**Requirement:**
Leave out each picture. Repeat everything else in the records exactly.

**Information given:**
____________

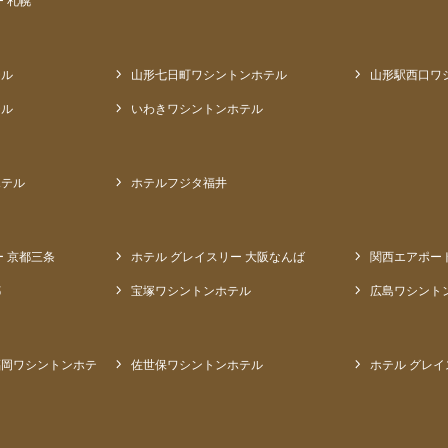
 札幌
テル
山形七日町ワシントンホテル
山形駅西口ワ
テル
いわきワシントンホテル
ホテル
ホテルフジタ福井
ー 京都三条
ホテル グレイスリー 大阪なんば
関西エアポー
都
宝塚ワシントンホテル
広島ワシント
福岡ワシントンホテ
佐世保ワシントンホテル
ホテル グレイ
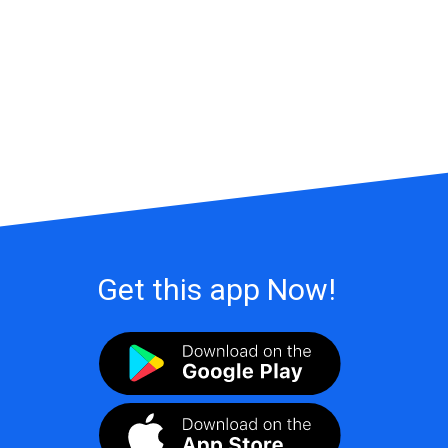
Get this app Now!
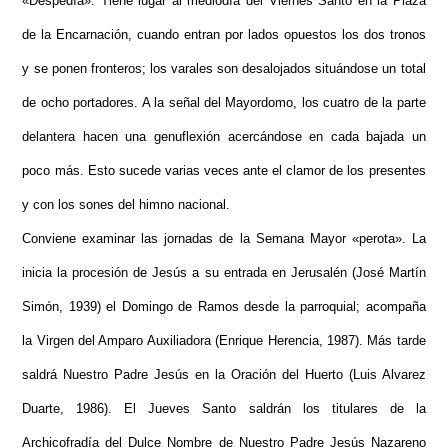
«Despedía». Tiene lugar al mediodía del Viernes Santo en la Plaza
de la Encarnación, cuando entran por lados opuestos los dos tronos
y se ponen fronteros; los varales son desalojados situándose un total
de ocho portadores. A la señal del Mayordomo, los cuatro de la parte
delantera hacen una genuflexión acercándose en cada bajada un
poco más. Esto sucede varias veces ante el clamor de los presentes
y con los sones del himno nacional.
Conviene examinar las jornadas de la Semana Mayor «perota». La
inicia la procesión de Jesús a su entrada en Jerusalén (José Martín
Simón, 1939) el Domingo de Ramos desde la parroquial; acompaña
la Virgen del Amparo Auxiliadora (Enrique Herencia, 1987). Más tarde
saldrá Nuestro Padre Jesús en la Oración del Huerto (Luis Alvarez
Duarte, 1986). El Jueves Santo saldrán los titulares de la
Archicofradía del Dulce Nombre de Nuestro Padre Jesús Nazareno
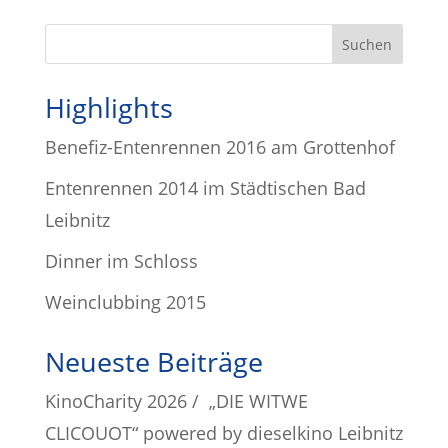
Highlights
Benefiz-Entenrennen 2016 am Grottenhof
Entenrennen 2014 im Städtischen Bad
Leibnitz
Dinner im Schloss
Weinclubbing 2015
Neueste Beiträge
KinoCharity 2026 / „DIE WITWE
CLICOUOT“ powered by dieselkino Leibnitz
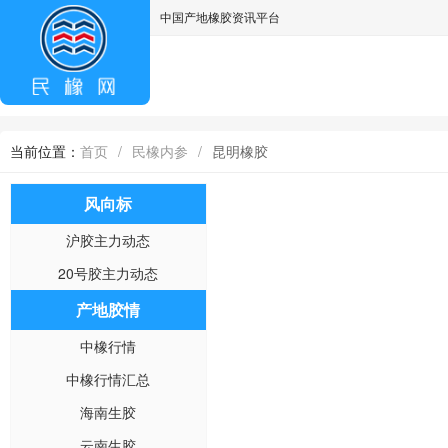
中国产地橡胶资讯平台
asdff
当前位置：
首页
/
民橡内参
/
昆明橡胶
风向标
沪胶主力动态
20号胶主力动态
产地胶情
中橡行情
中橡行情汇总
海南生胶
云南生胶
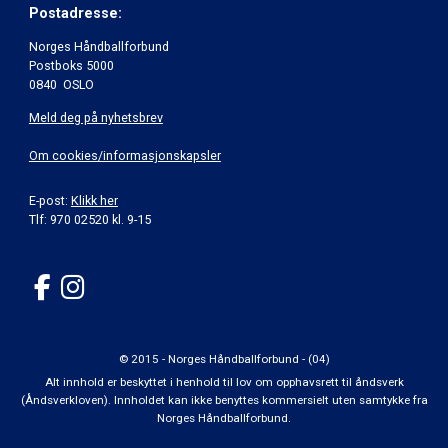
Postadresse:
Norges Håndballforbund
Postboks 5000
0840 OSLO
Meld deg på nyhetsbrev
Om cookies/informasjonskapsler
E-post:
Klikk her
Tlf: 970 02520 kl. 9-15
© 2015 - Norges Håndballforbund - (04)
Alt innhold er beskyttet i henhold til lov om opphavsrett til åndsverk
(Åndsverkloven). Innholdet kan ikke benyttes kommersielt uten samtykke fra
Norges Håndballforbund.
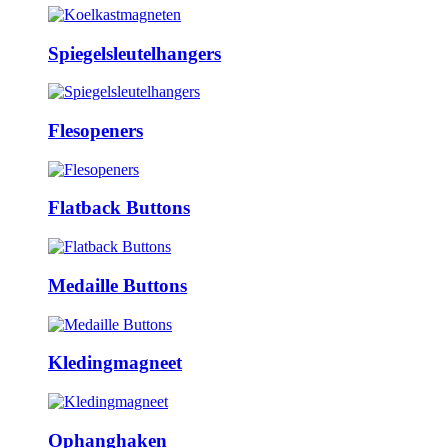
Spiegelsleutelhangers
Flesopeners
Flatback Buttons
Medaille Buttons
Kledingmagneet
Ophanghaken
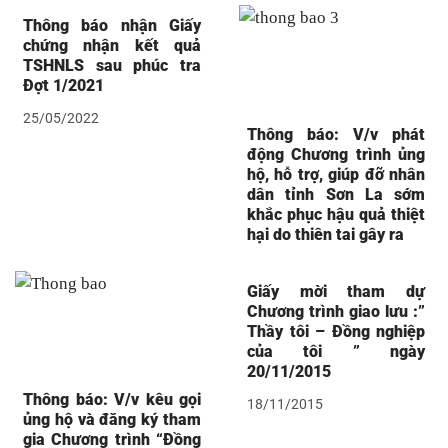
Thông báo nhận Giấy
chứng nhận kết quả
TSHNLS sau phúc tra
Đợt 1/2021
25/05/2022
Thông báo: V/v phát
động Chương trình ủng
hộ, hỗ trợ, giúp đỡ nhân
dân tỉnh Sơn La sớm
khắc phục hậu quả thiệt
hại do thiên tai gây ra
Giấy mời tham dự
Chương trình giao lưu :”
Thầy tôi – Đồng nghiệp
của tôi ” ngày
20/11/2015
Thông báo: V/v kêu gọi
18/11/2015
ủng hộ và đăng ký tham
gia Chương trình “Đồng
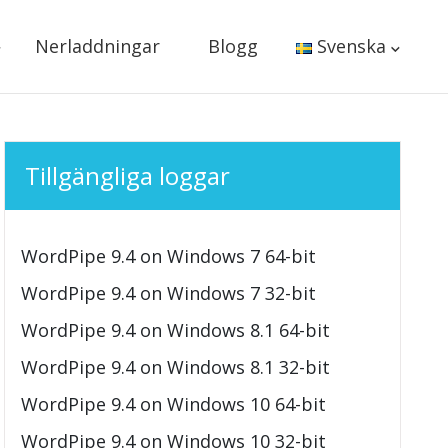
Nerladdningar
Blogg
Svenska
Tillgängliga loggar
WordPipe 9.4 on Windows 7 64-bit
WordPipe 9.4 on Windows 7 32-bit
WordPipe 9.4 on Windows 8.1 64-bit
WordPipe 9.4 on Windows 8.1 32-bit
WordPipe 9.4 on Windows 10 64-bit
WordPipe 9.4 on Windows 10 32-bit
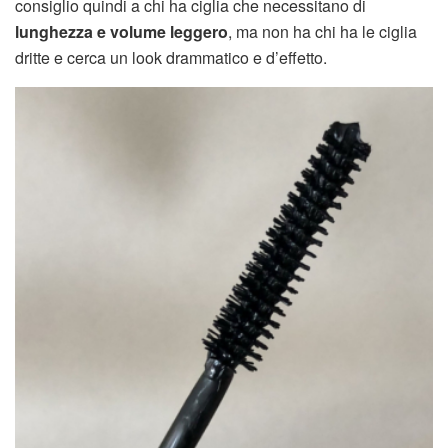
consiglio quindi a chi ha ciglia che necessitano di
lunghezza e volume leggero
, ma non ha chi ha le ciglia
dritte e cerca un look drammatico e d’effetto.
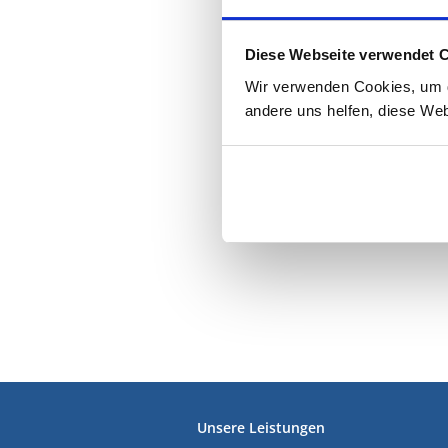
Diese Webseite verwendet 
Wir verwenden Cookies, um di
andere uns helfen, diese Web
FUSSZEILE
Unsere Leistungen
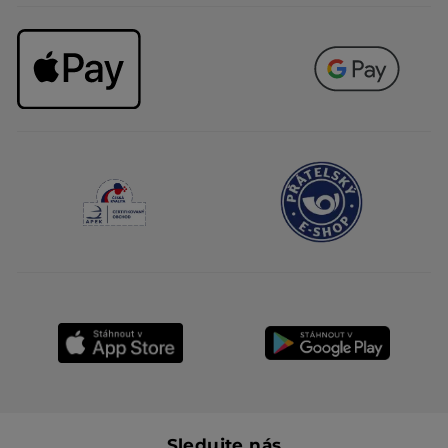
Sledujte nás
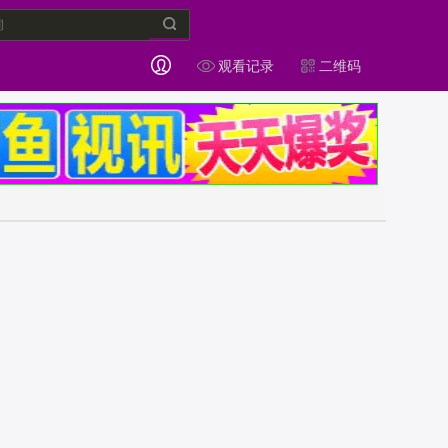
观看记录
二维码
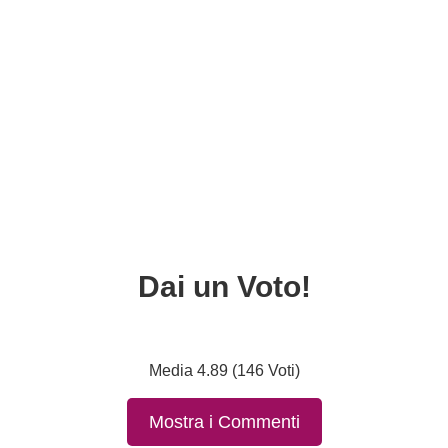
Dai un Voto!
Media 4.89 (146 Voti)
Mostra i Commenti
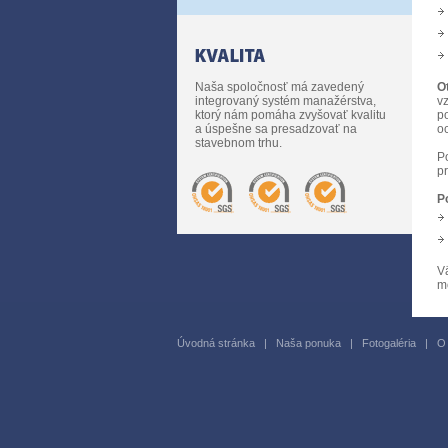
Naša spoločnosť má zavedený
O
integrovaný systém manažérstva,
vz
ktorý nám pomáha zvyšovať kvalitu
p
a úspešne sa presadzovať na
oc
stavebnom trhu.
P
pr
P
V
m
Úvodná stránka
|
Naša ponuka
|
Fotogaléria
|
O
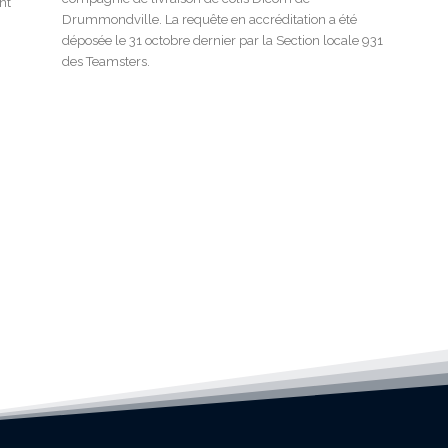
nt
Drummondville. La requête en accréditation a été
déposée le 31 octobre dernier par la Section locale 931
des Teamsters.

____________

**Answer:**
 札幌
テル
山形七日町ワシントンホテル
山形駅西口ワ
テル
いわきワシントンホテル
ホテル
ホテルフジタ福井
ー 京都三条
ホテル グレイスリー 大阪なんば
関西エアポー
都
宝塚ワシントンホテル
広島ワシント
福岡ワシントンホテ
佐世保ワシントンホテル
ホテル グレイ
Get this app Now!
«Despedía». Tiene lugar al mediodía del Viernes Santo en la Plaza
de la Encarnación, cuando entran por lados opuestos los dos tronos
y se ponen fronteros; los varales son desalojados situándose un total
de ocho portadores. A la señal del Mayordomo, los cuatro de la parte
delantera hacen una genuflexión acercándose en cada bajada un
poco más. Esto sucede varias veces ante el clamor de los presentes
y con los sones del himno nacional.
Conviene examinar las jornadas de la Semana Mayor «perota». La
inicia la procesión de Jesús a su entrada en Jerusalén (José Martín
Simón, 1939) el Domingo de Ramos desde la parroquial; acompaña
la Virgen del Amparo Auxiliadora (Enrique Herencia, 1987). Más tarde
saldrá Nuestro Padre Jesús en la Oración del Huerto (Luis Alvarez
Duarte, 1986). El Jueves Santo saldrán los titulares de la
Archicofradía del Dulce Nombre de Nuestro Padre Jesús Nazareno
Highlights
Benefiz-Entenrennen 2016 am Grottenhof
Entenrennen 2014 im Städtischen Bad
Leibnitz
Dinner im Schloss
Weinclubbing 2015
Neueste Beiträge
KinoCharity 2026 / „DIE WITWE
CLICOUOT“ powered by dieselkino Leibnitz
中国产地橡胶资讯平台
asdff
当前位置：
首页
/
民橡内参
/
昆明橡胶
风向标
沪胶主力动态
20号胶主力动态
产地胶情
中橡行情
中橡行情汇总
海南生胶
云南生胶
Postadresse:
Norges Håndballforbund
Postboks 5000
0840 OSLO
Meld deg på nyhetsbrev
Om cookies/informasjonskapsler
E-post:
Klikk her
Tlf: 970 02520 kl. 9-15
© 2015 - Norges Håndballforbund - (04)
Alt innhold er beskyttet i henhold til lov om opphavsrett til åndsverk
(Åndsverkloven). Innholdet kan ikke benyttes kommersielt uten samtykke fra
Norges Håndballforbund.
Spiegelsleutelhangers
Flesopeners
Flatback Buttons
Medaille Buttons
Kledingmagneet
Ophanghaken
Thông báo nhận Giấy
chứng nhận kết quả
TSHNLS sau phúc tra
Đợt 1/2021
25/05/2022
Thông báo: V/v phát
động Chương trình ủng
hộ, hỗ trợ, giúp đỡ nhân
dân tỉnh Sơn La sớm
khắc phục hậu quả thiệt
hại do thiên tai gây ra
Giấy mời tham dự
Chương trình giao lưu :”
Thầy tôi – Đồng nghiệp
của tôi ” ngày
20/11/2015
Thông báo: V/v kêu gọi
18/11/2015
ủng hộ và đăng ký tham
gia Chương trình “Đồng
Nerladdningar
Blogg
Svenska
Tillgängliga loggar
WordPipe 9.4 on Windows 7 64-bit
WordPipe 9.4 on Windows 7 32-bit
WordPipe 9.4 on Windows 8.1 64-bit
WordPipe 9.4 on Windows 8.1 32-bit
WordPipe 9.4 on Windows 10 64-bit
WordPipe 9.4 on Windows 10 32-bit
consiglio quindi a chi ha ciglia che necessitano di
lunghezza e volume leggero
, ma non ha chi ha le ciglia
dritte e cerca un look drammatico e d’effetto.
Diese Webseite verwendet 
Wir verwenden Cookies, um di
andere uns helfen, diese Web
FUSSZEILE
Unsere Leistungen
Sledujte nás
观看记录
二维码
Dai un Voto!
Media 4.89 (146 Voti)
Mostra i Commenti
Naša spoločnosť má zavedený
O
integrovaný systém manažérstva,
vz
ktorý nám pomáha zvyšovať kvalitu
p
a úspešne sa presadzovať na
oc
stavebnom trhu.
P
pr
P
V
m
Úvodná stránka
|
Naša ponuka
|
Fotogaléria
|
O
nt
Drummondville. La requête en accréditation a été
déposée le 31 octobre dernier par la Section locale 931
des Teamsters.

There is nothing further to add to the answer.